### Given records
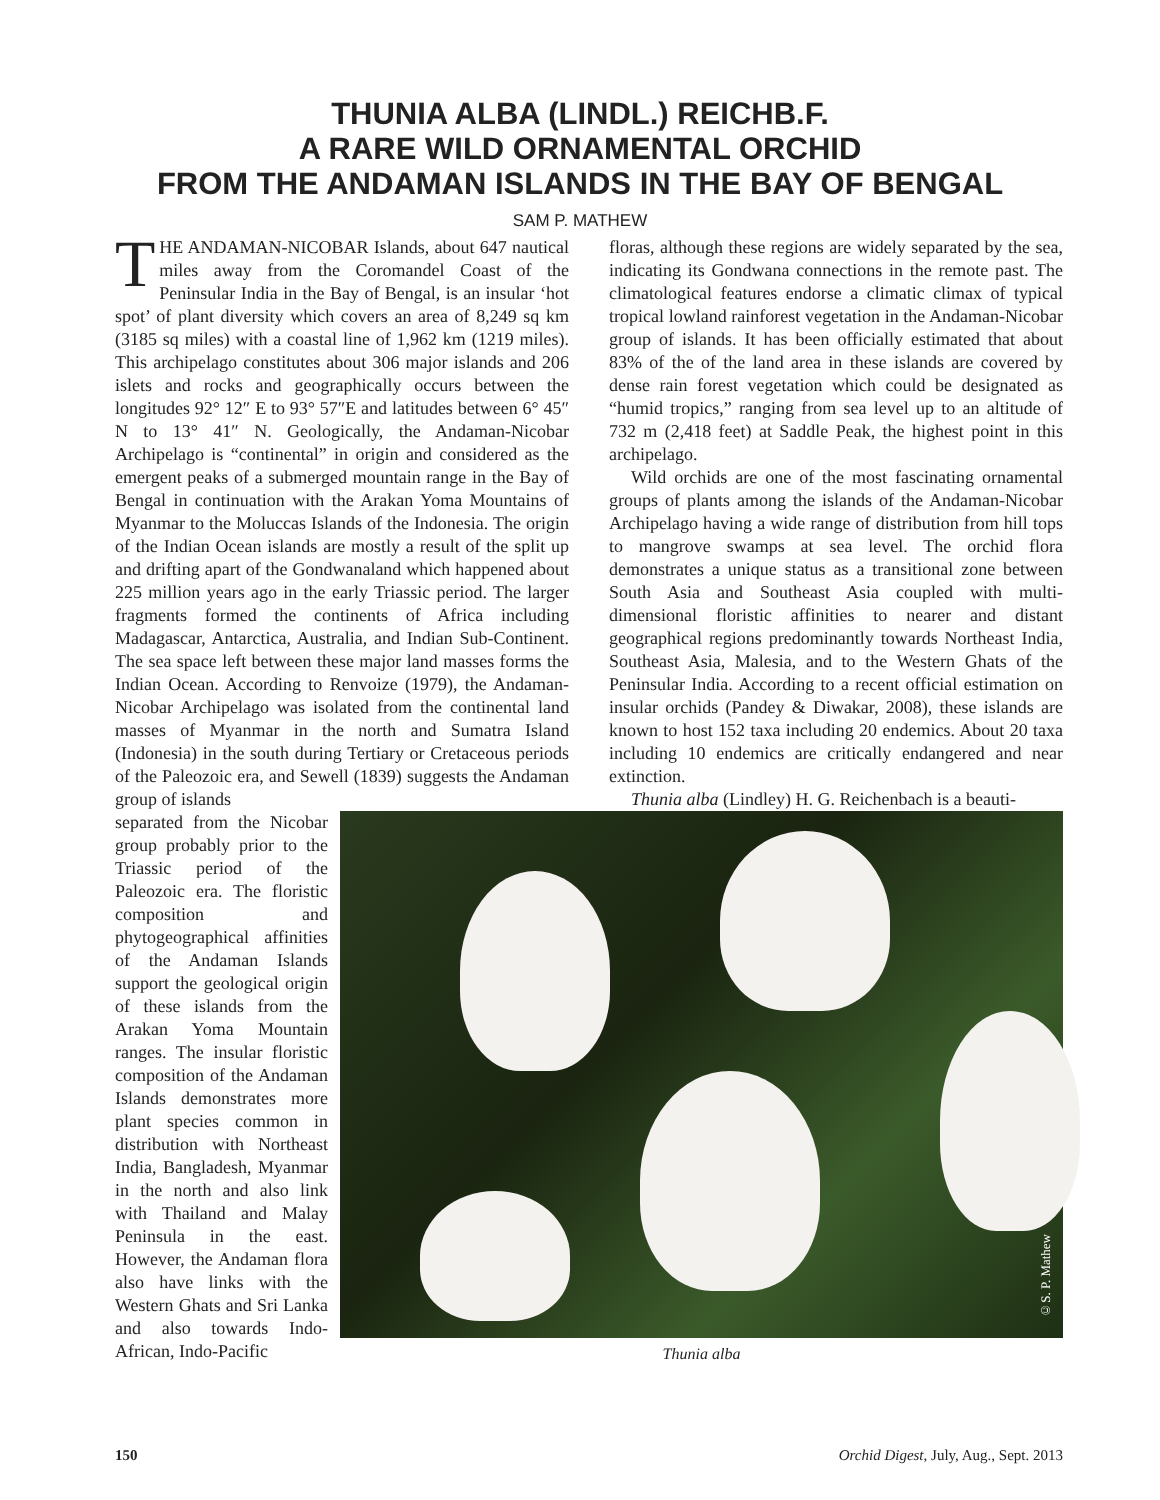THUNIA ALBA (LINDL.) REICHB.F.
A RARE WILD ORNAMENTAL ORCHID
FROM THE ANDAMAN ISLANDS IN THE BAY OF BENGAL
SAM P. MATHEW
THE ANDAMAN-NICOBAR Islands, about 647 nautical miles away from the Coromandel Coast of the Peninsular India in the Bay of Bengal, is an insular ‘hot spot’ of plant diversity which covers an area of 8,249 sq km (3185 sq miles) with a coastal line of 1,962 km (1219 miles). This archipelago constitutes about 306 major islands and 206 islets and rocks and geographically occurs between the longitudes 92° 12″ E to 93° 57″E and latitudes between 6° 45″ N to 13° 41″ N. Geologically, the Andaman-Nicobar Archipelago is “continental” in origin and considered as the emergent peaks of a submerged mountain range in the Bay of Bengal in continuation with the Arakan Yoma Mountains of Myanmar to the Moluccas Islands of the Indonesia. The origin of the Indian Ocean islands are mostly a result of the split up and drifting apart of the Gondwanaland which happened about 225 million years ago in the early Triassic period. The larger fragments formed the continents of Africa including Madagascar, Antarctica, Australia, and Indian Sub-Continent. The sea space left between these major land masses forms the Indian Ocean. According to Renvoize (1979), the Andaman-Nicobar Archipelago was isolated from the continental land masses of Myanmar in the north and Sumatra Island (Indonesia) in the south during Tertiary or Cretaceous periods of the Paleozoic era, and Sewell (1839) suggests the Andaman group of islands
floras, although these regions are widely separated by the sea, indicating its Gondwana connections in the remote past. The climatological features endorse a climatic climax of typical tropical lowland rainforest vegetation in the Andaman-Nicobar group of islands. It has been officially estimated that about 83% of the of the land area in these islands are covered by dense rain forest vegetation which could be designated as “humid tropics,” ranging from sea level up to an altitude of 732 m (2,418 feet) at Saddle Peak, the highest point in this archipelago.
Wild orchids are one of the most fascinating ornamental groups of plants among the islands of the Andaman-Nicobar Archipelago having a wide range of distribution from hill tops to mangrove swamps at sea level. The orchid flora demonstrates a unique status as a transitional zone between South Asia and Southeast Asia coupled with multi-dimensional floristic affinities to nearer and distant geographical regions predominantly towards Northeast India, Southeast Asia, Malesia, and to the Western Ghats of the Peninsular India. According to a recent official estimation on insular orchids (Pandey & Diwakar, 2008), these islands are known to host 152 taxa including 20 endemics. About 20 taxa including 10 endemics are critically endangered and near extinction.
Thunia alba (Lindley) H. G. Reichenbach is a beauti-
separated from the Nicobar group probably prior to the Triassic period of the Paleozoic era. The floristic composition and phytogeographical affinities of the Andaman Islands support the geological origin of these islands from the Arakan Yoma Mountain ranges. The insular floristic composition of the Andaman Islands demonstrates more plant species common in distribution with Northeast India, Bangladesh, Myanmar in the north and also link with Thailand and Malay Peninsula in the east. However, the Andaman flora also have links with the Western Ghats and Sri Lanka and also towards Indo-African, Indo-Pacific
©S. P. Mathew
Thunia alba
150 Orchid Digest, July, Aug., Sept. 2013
--
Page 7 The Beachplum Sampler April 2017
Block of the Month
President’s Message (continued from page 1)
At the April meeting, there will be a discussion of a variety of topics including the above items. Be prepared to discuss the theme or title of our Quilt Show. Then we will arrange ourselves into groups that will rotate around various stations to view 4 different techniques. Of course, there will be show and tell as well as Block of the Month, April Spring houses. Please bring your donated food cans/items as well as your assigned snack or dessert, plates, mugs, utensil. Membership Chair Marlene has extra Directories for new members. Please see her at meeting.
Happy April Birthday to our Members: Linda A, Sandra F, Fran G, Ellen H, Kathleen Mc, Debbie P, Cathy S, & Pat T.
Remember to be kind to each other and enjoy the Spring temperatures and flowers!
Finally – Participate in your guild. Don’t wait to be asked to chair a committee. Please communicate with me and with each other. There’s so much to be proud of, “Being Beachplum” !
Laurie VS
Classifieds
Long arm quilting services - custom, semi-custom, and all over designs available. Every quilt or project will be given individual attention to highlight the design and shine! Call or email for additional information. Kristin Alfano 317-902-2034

### Assignment
Write out exactly the lines above between the line with "FROM THE ANDAMAN ISLANDS IN THE BAY OF BENGAL" and the line with "SAM P. MATHEW", inclusive, and nothing beyond them.

### Written answer
FROM THE ANDAMAN ISLANDS IN THE BAY OF BENGAL
SAM P. MATHEW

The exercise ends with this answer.